Adolfo Guzman-Lopez: For decades, Golden State Mutual proudly showcased its collection of paintings, drawings and sculptures at its Los Angeles corporate offices.

Now the collection’s most-valuable works hang on the walls of Swann Auction Galleries in Manhattan. Nigel Freeman will be overseeing the auction. He stands next to Golden State’s signature piece, a 5-foot-by-4-foot ink drawing of Harriet Tubman made in 1965 by Charles White.

Nigel Freeman: He’s really one of the best figurative artists in the United States in the 20th century. I mean, not just as an African American. He’s a master draftsman, and his figures are very powerful. He really represented the experience of African Americans.

This drawing is expected to sell for $250,000 or more. Freeman says Charles White, like many other accomplished black artists, aren’t commanding the prices they should be in today’s booming art market. Those artists include sculptor Elizabeth Catlett and painter Jacob Lawrence.

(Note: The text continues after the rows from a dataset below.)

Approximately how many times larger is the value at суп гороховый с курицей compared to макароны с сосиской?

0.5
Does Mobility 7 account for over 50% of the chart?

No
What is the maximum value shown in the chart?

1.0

They’re both in the upcoming auction.

Longtime Los Angeles art dealer Charlotte Sherman says this auction should help raise the profile and the value of African American art.

Charlotte Sherman: Hopefully, hopefully, many of the pieces will be acquired by museums and public institutions, and if not, the collectors will permit those works to circulate.

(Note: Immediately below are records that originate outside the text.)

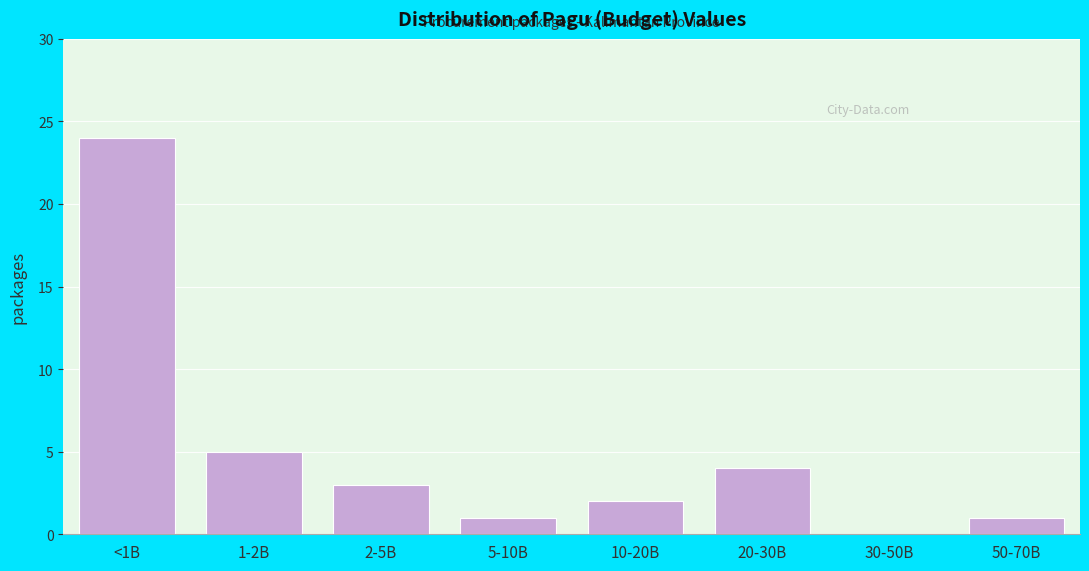

Reading left to right, what are all the values shown in this chart?

<1B=24	1-2B=5	2-5B=3	5-10B=1	10-20B=2	20-30B=4	30-50B=0	50-70B=1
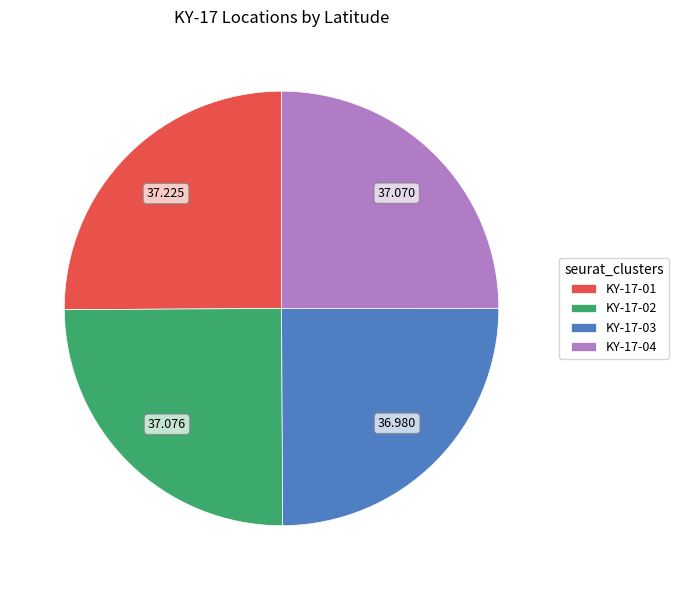

How many segments does this pie chart have?

4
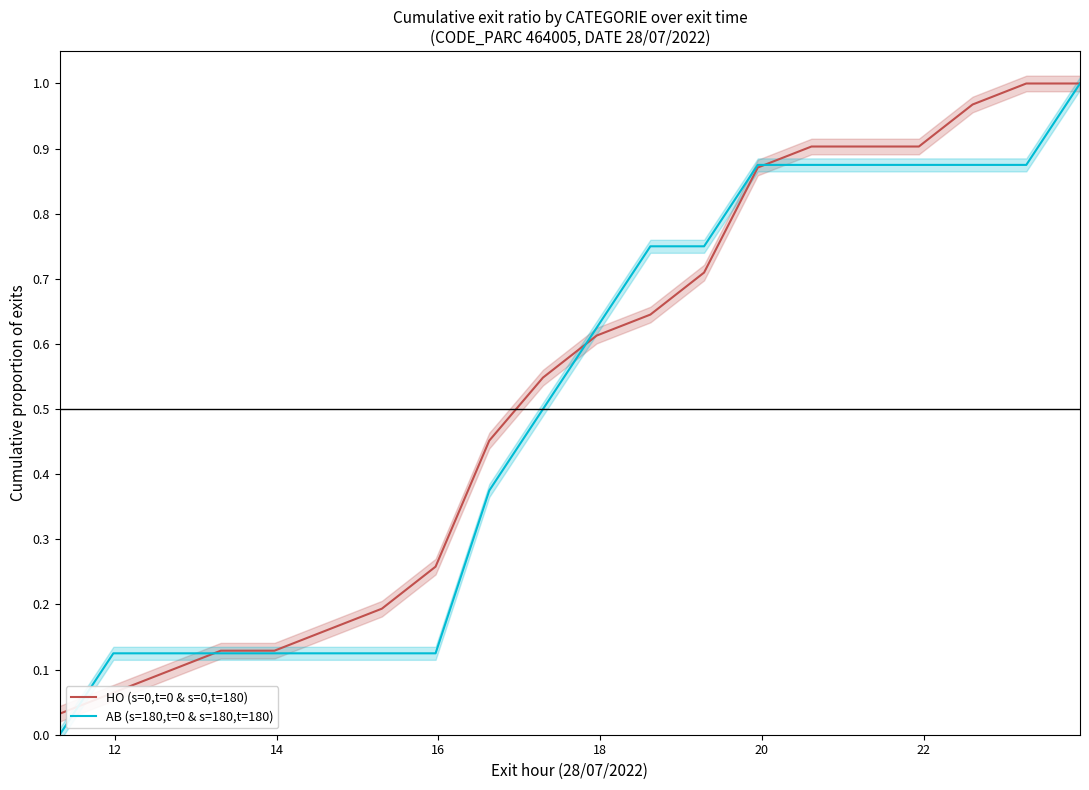

How many times do HO (s=0,t=0 & s=0,t=180) and AB (s=180,t=0 & s=180,t=180) cross each other?

4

Sherman’s gallery has sold art by black artists to comedian Bill Cosby and actor Angela Basset, among others. She says there’s a buzz building around the upcoming auction and many of her clients have told her they plan on seeing the gavel come down at the New York auction.

But Paul Von Blum, a historian of African American art at UCLA, says its a shame to break up Golden State’s collection. He says the collection tells the story of African Americans and that cultural value is more important than the auction price of the individual works.

Paul Von Blum: To have them dispersed not only deprives my students and community groups from seeing that, but it really says that economic priorities trump any kind of cultural vitality.

Eighty-one-year-old William Pajaud worked as Golden State Mutual’s art director for 30 years. He put the extraordinary collection together by befriending artists, and sometimes bartering one piece for another. Pajaud says he hates to see the works separated, and hopes buyers will honor the spirit of the collection.

William Pajaud: Take care of the work and take care of the concept of the people. If, for instance, you are able to get your hands on a piece of that work. Any of it, realize that all of it was put together in love, for you and anybody else in the world to see.

Swann Auction Galleries says the collection’s expected to fetch about $2 million.

In Los Angeles, I’m Adolfo Guzman Lopez for Marketplace.

 

From the Golden State Mutual Life collection . . .

 


“Market Women, Ghana,” oil on canvas, by John Biggers, circa 1960.



“General Moses (Harriet Tubman),” Chinese ink on two joined sheets of illustration board, by Charles White, 1965.



“Embrazo” (The Embrace), mahogany sculpture, by Elizabeth Catlett, 1978.